The people in Gela, underfed and nervous, nearly go crazy when planes approach.
The people in Vittoria were hostile at the start although the town was practically untouched. Now thousands of soldiers are pouring in, handing out cigarettes in exchange for wins.
Through this part of the country our vehicles ramble through at high speed because there are snipers still left in the hills. Our jeep was fired upon numerous times.
Barbers with razors don’t scare Yanks
With U.S. 7th Army, southern Sicily, Italy (UP) – (July 14, delayed)
Two U.S. paratroopers – Pvt. Wilfred Thomas of Milton, Oregon, and Pvt. Cecil E. Prine of Bartow, Florida – related how they had killed or helped to kill six enemy troops since landing on Sicily as they waited their turn today in the chair of a Sicilian barbershop.
As Prine told about his foray, the Sicilian barber turned toward the two. The chair was empty.

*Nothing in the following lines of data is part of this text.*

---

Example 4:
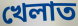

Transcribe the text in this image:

খেলাত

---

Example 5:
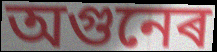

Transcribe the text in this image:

অগুনেৰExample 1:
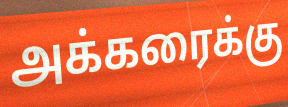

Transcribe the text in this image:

அக்கரைக்கு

Thomas, who had told of killing three Italians, got into the chair, looked at the little barber waiting with a razor, then leaned back, bared his throat and said calmly, “Shave.”

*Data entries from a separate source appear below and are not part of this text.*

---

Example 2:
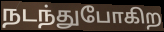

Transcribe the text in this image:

நடந்துபோகிற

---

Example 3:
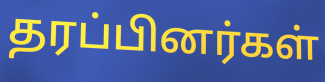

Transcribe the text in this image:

தரப்பினர்கள்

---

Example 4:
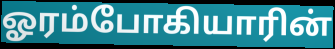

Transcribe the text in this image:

ஓரம்போகியாரின்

Yanks take airfield, then raid from it
Advance airdrome, Sicily (UP) – (July 14, delayed)
The first U.S. fighter group landed in Sicily occupied this airdrome today and immediately began making 26 missions a day –virtually a non-stop job of flying – over main beachheads established by U.S. troops.
Veterans of air battles over England, France, Algeria and Tunisia, the men of this outfit were handpicked to lead the air battle over Sicily. This group, which shot down 27 enemy planes when the Allies took Pantelleria, has already shot down 12 enemy planes since beginning operations against Sicily.

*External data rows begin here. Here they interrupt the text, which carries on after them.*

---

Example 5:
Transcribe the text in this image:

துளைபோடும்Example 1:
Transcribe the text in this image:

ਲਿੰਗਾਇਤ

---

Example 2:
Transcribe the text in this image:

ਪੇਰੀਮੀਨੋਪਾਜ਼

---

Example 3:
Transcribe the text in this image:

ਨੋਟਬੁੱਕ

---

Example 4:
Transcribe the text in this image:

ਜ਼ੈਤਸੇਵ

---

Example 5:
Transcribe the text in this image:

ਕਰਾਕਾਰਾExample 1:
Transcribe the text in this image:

Faith in Hitler gone, says Nazi youth
With U.S. 7th Army, Sicily, Italy (UP) – (July 15, delayed)
There is evidence the youth of Germany – at least the youth fighting on Sicily – have lost faith in the Hitler regime.
One young German prisoner told American officers:
Life in Germany today is the most modern form of slavery.
Lack of opposition puzzles U.S. pilots
With U.S. forces, Sicily, Italy (UP) – (July 15, delayed)
Failure of Axis planes to attack U.S. forces with any semblance of strength constitutes one of the major mysteries of the Sicilian campaign, U.S. officers said today.
The Americans had expected plenty of air battles over Sicily.
Italian prisoners said there were simply no pilots to take up their planes and that at the Comiso Airfield, German air personnel pulled out as the Americans pushed toward the field.
Harold Boyle, representing the combined U.S. press, said in a dispatch datelined July 14 that one reason for the “fading Axis air strength” was the Allied bombing attack that wrecked Comiso. The airfield, Boyle wrote, was strewn with bodies of German soldiers, pockmarked with huge craters and covered with wreckage of 75-100 enemy planes ranging from transports to fighters.
Yanks use pistols, stop Axis tanks
With U.S. troops, Niscemi, Sicily, Italy (UP) – (July 13, delayed)
The men of the 2nd Battalion, who went through the hell of Hill 41, marched into Niscemi today.
With a single anti-tank gun, they refused to yield before a mass attack by 20 German tanks and used pistols on the enemy armor when they had nothing else.
They even staged a counterattack.
Of the 48-hour flight, Capt. Robert Irvine of Framingham, Massachusetts, said:
You’re supposed to have anti-tank guns against tanks, not supposed to fight them with your hands. But that’s almost what we had to do.
I saw tanks knocked out by mortars. I saw men stand up in slit trenches and shoot pistols and grenades at them. One man even threw an anti-tank rifle grenade at a tank from close range and he set it afire.